L’introduction en Bourse du groupe en novembre dernier fut un succès, avec un montant levé supérieur au montant recherché.  Comment a évolué votre projet depuis votre arrivée en Bourse en novembre dernier ?

"En effet, notre IPO a montré le vif intérêt du public pour le sujet de la méthanisation. Dans un contexte où les préoccupations environnementales occupent une place grandissante nous avons su capter l’attention des investisseurs. Les 6 M€ levés en Bourse nous ont permis de renforcer nos moyens financiers et notre crédibilité financière auprès de nos prospects alors que nous nous étions essentiellement développés par autofinancement et endettement. A ce jour, nous sommes passés de 9 à 12 personnes avec l’arrivée d’un directeur adjoint en décembre sachant que j’étais seul à la direction jusque-là. Nous avons recruté deux commerciaux, un en Bretagne et un à Toulouse.

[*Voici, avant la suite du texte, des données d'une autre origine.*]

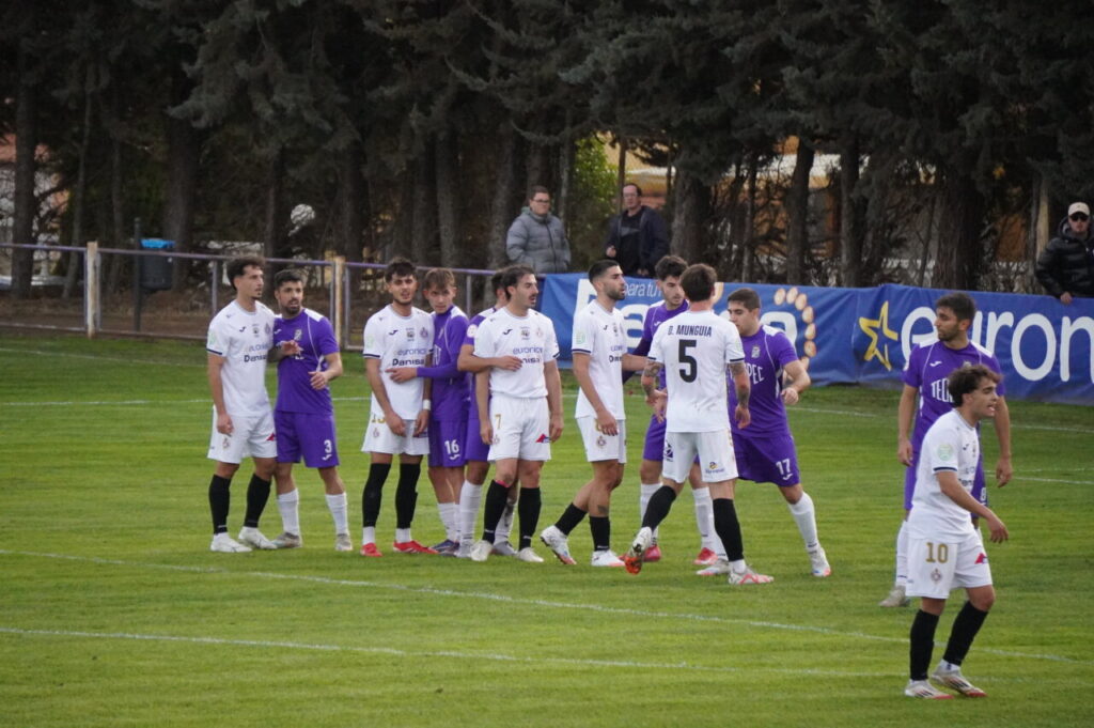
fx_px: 9565
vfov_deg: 4.4
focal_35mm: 315
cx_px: 547
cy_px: 364
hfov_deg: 6.5
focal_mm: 210
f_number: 6.3
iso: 6400
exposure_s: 1/2500
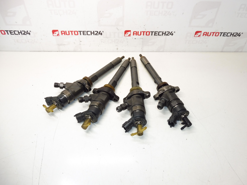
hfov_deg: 71.6
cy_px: 92
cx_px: 124
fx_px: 171
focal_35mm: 24
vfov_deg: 56.8
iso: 200
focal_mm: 4.3
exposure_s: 1/125
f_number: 3.5
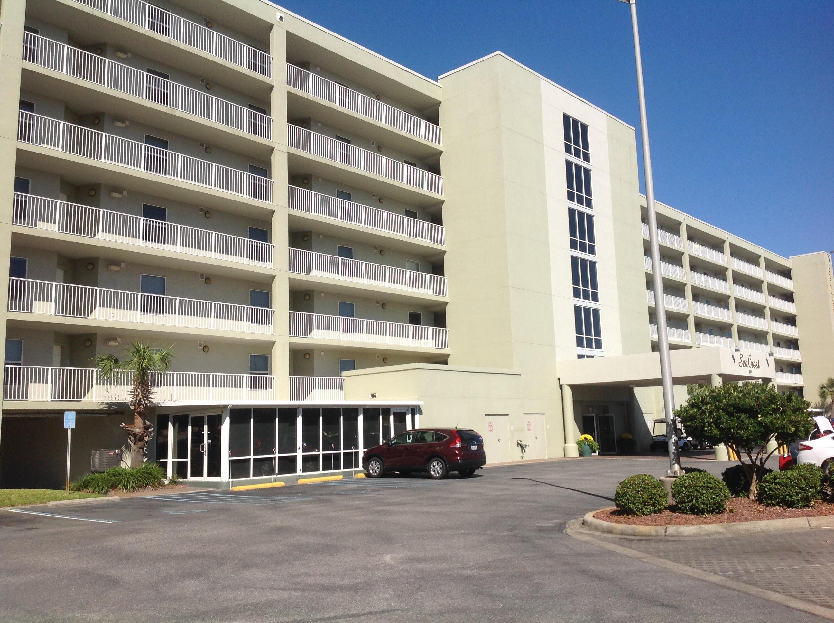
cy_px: 312
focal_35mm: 35
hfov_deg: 52.7
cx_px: 417
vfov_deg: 40.6
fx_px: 842
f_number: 2.4
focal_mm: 4.28
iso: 50
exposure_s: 1/3030
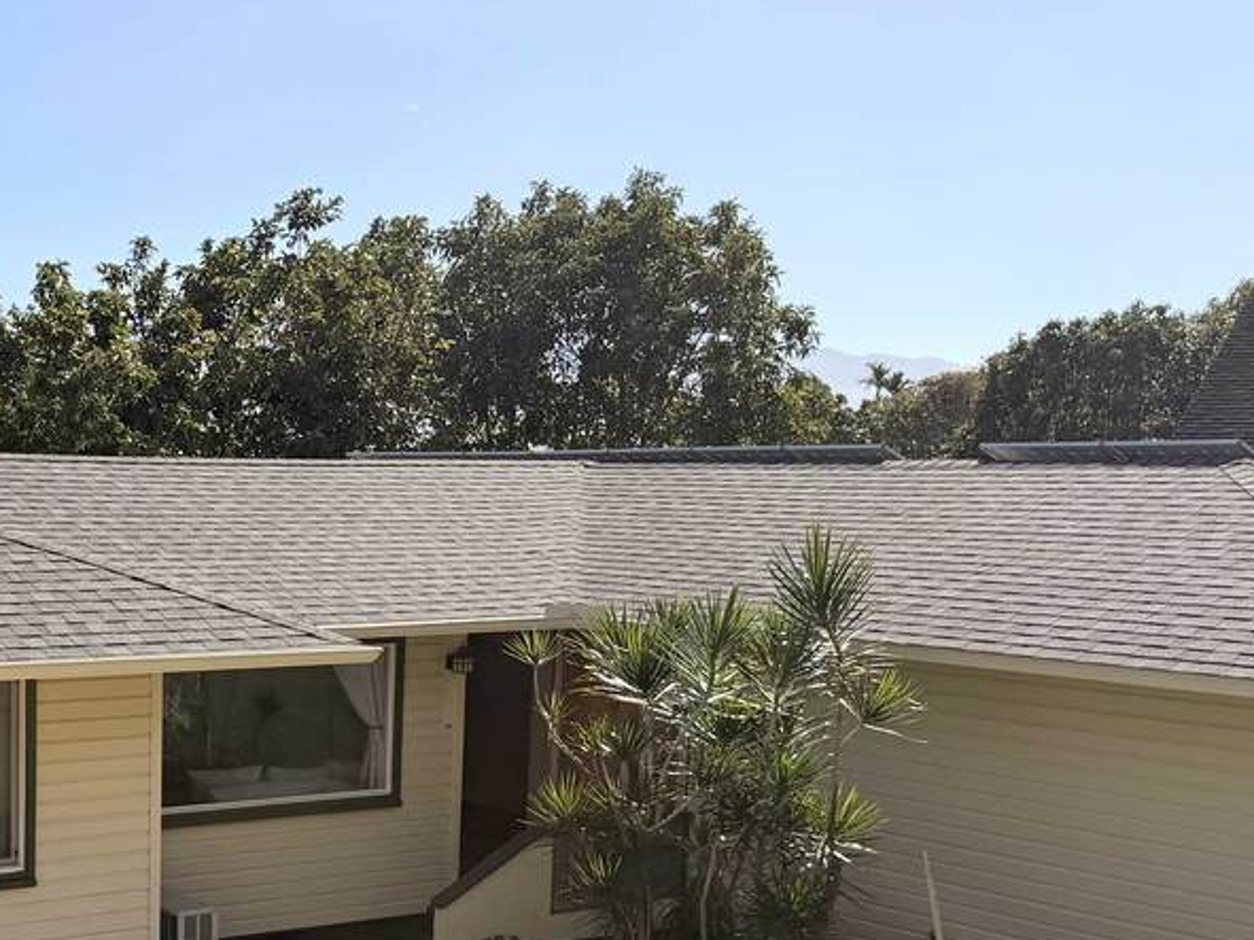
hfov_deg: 34.6
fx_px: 1883
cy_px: 715
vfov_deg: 27.6
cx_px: 112
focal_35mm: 52
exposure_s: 1/6711
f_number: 1.78
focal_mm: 6.76
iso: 80
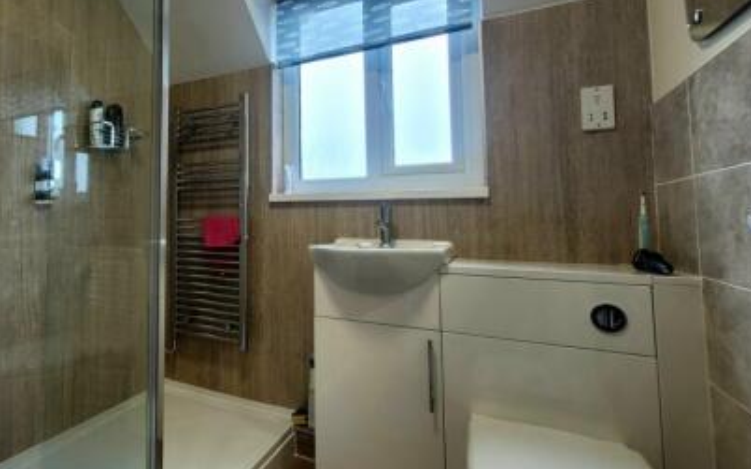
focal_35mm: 20
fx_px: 409
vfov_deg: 59.2
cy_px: 193
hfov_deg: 81.2
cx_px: 231
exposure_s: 1/50
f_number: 2.2
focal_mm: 1.74
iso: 50
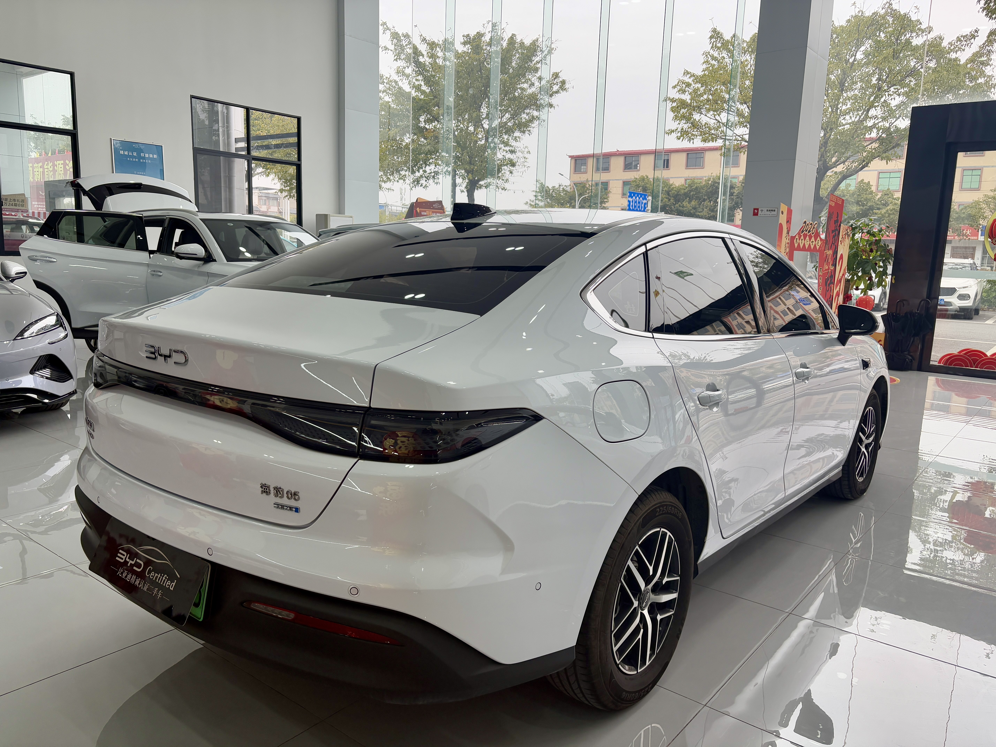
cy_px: 374
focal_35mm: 26
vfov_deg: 53.1
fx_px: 748
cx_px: 498
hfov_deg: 67.3
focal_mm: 5.96
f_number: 1.6
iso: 64
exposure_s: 1/285
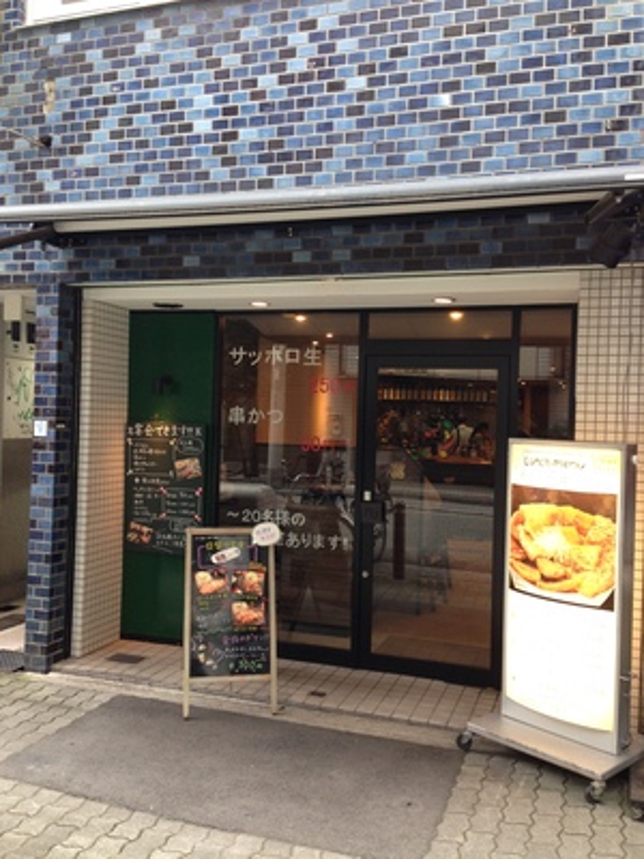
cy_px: 430
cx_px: 322
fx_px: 819
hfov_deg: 42.9
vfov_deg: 55.4
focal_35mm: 33
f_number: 2.4
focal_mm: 4.12
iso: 80
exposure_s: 1/60
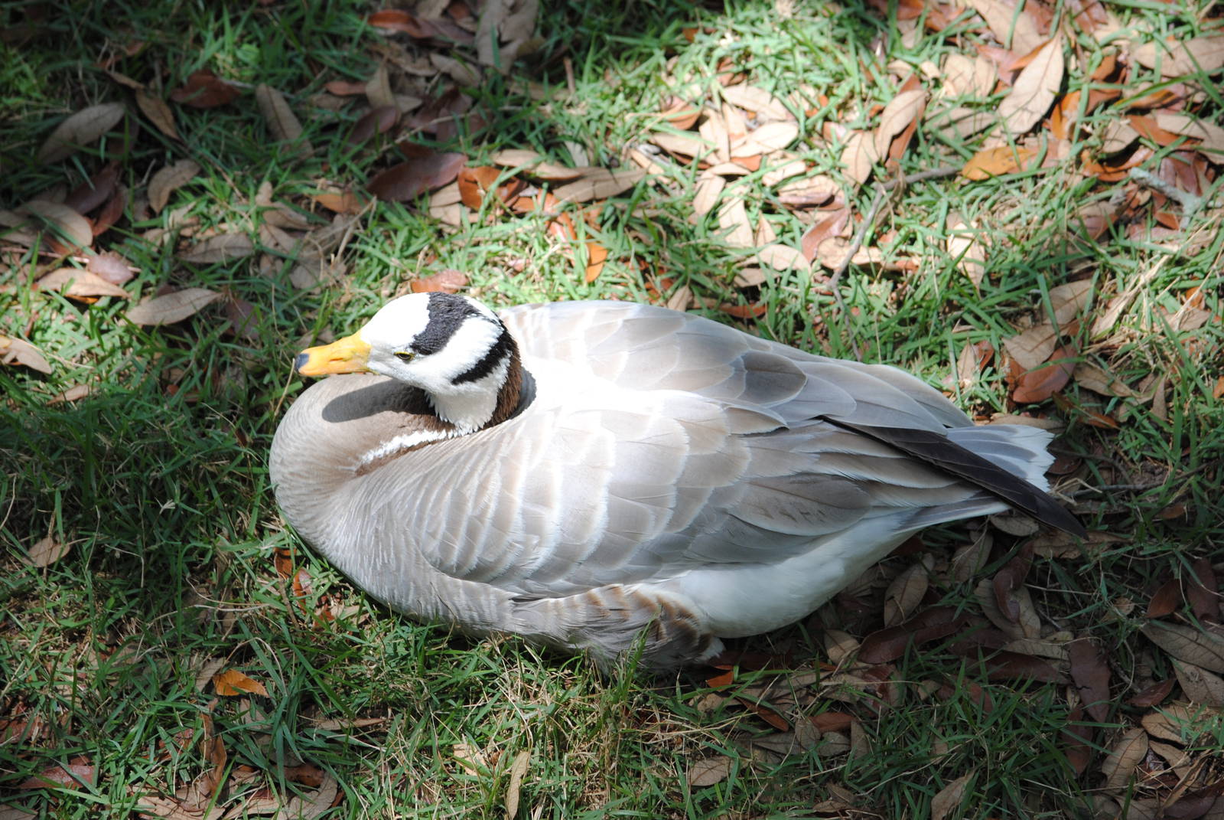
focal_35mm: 158
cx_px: 612
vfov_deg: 8.7
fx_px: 5361
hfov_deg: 13.0
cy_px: 410
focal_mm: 105
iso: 200
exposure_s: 1/400
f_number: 5
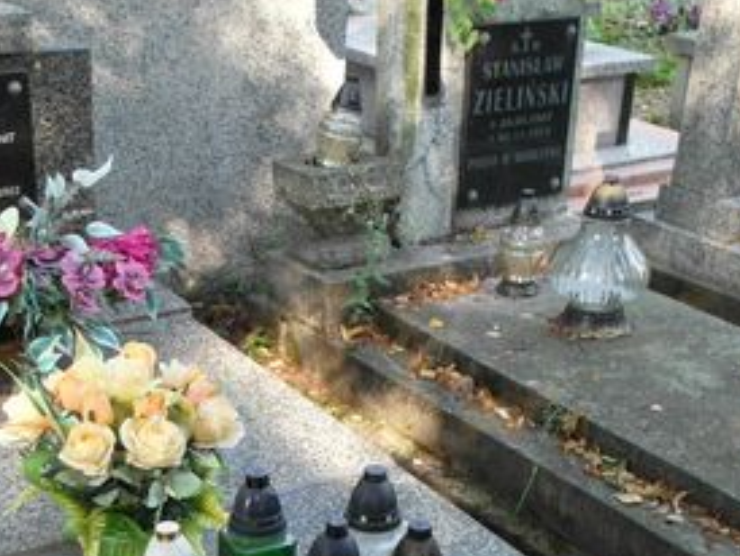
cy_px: 553
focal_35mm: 56
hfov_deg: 34.1
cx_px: 257
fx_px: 1198
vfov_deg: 24.9
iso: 100
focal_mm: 5.2
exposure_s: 1/60
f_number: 3.4
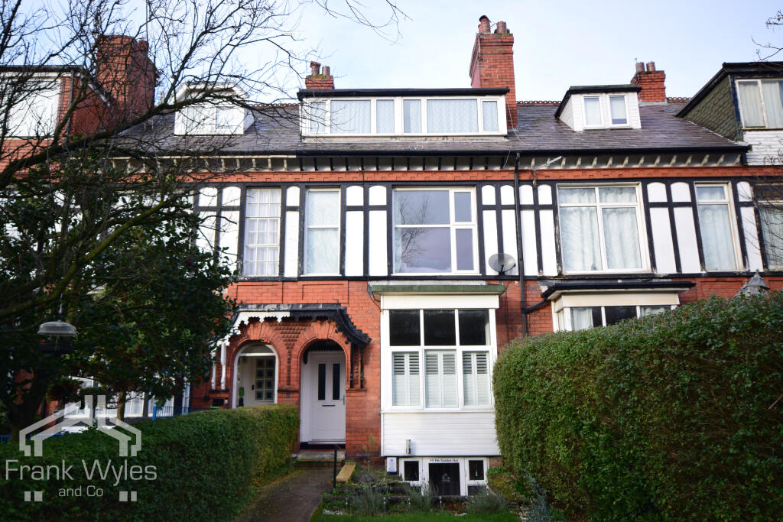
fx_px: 653
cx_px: 392
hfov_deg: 61.9
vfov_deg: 43.6
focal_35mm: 30
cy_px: 261
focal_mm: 20
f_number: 9
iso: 320
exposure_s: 1/125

Nous avons fait aboutir plusieurs projets, à l’image de l’unité collective lancée en février 2020 à Chateaubriant en Loire-Atlantique La crise sanitaire a ensuite suspendu tout recrutement compte tenu de l’impossibilité de rencontrer les candidats et de l’appréhension à quitter son poste dans une période d’incertitude. Pour ces raisons, nous visons maintenant un effectif global d’une quinzaine de personnes fin 2020, contre une vingtaine escomptée initialement. Dans ce contexte, notre objectif d’atteindre 40 M€ de CA en juin 2023 a été décalé d’un an. A plus court terme, après avoir stoppé hors SAV de mi-mars à mi-mai, nous reprenons progressivement le commercial, les études de dossiers et les chantiers, sachant que les délais administratifs de recours ont été repoussés de 3 mois sur tous les collectifs, c’est-à-dire à septembre 2020. Notre chiffre d’affaires annuel devrait finalement être semblable à celui de l’année dernière alors que nous avions réalisé plus de 70% du CA annuel de l’exercice précédent sur juin à décembre 2019, c’est-à-dire 5,2 M€ sur 6 mois contre 7,2 M€ sur les 12 mois précédents."

Unité Collective de Châteaubriant

Comment pourrait évoluer la stratégie dans les prochaines années ?

"Comme les pays limitrophes, la France ira, compte tenu d’une hausse prix du kwh électrique, vers un modèle d’autoconsommation dans la méthanisation. Nous devons donc anticiper ces tendances, en enrichissant notre offre, et être attentif aux croissances externes, la crise pouvant générer des opportunités de reprise. En cela, nous gardons comme exigence le plan annoncé lors de l’introduction en Bourse qui reste selon nous le meilleur moyen d’atteindre nos objectifs."

PORTRAIT D’ERIC LECOQ

Ingénieur en physique de formation (Ecole Nationale Supérieure de Physique de Grenoble), doublé d’un diplôme d’ingénieur commercial à l’Ecole Nationale Supérieure des Télécommunications de Bretagne et à l’EM-Lyon, Eric Lecoq a débuté sa carrière en tant que responsable Grands Comptes chez Matra Nortel. Il rachète ensuite la société Perrinel, une PME familiale spécialisée en technique de chauffage et de ventilation. En 2008, il se lance dans l’installation de panneaux photovoltaïques sur les toitures de bâtiments agricoles avec la société Eco Energy, devenue Vuelto Group en 2010. Il vendra ses parts à temps, la société n’ayant pas survécu aux difficultés du secteur en France au début des années 2010. En 2012, il crée Agripower, profitant ainsi de l’évolution réglementaire dans la méthanisation, secteur en retard en France. Agripower fait son entrée sur Euronext Growth en novembre 2019. Eric Lecoq est également membre du conseil de surveillance de Méthanor, une société cotée qui finance et exploite des projets d'énergies renouvelables, ce qui lui confère une excellente connaissance du secteur français des énergies renouvelables. A l’instar de Méthanor, Agripower bénéficie du soutien de la société de gestion Vatel Capital.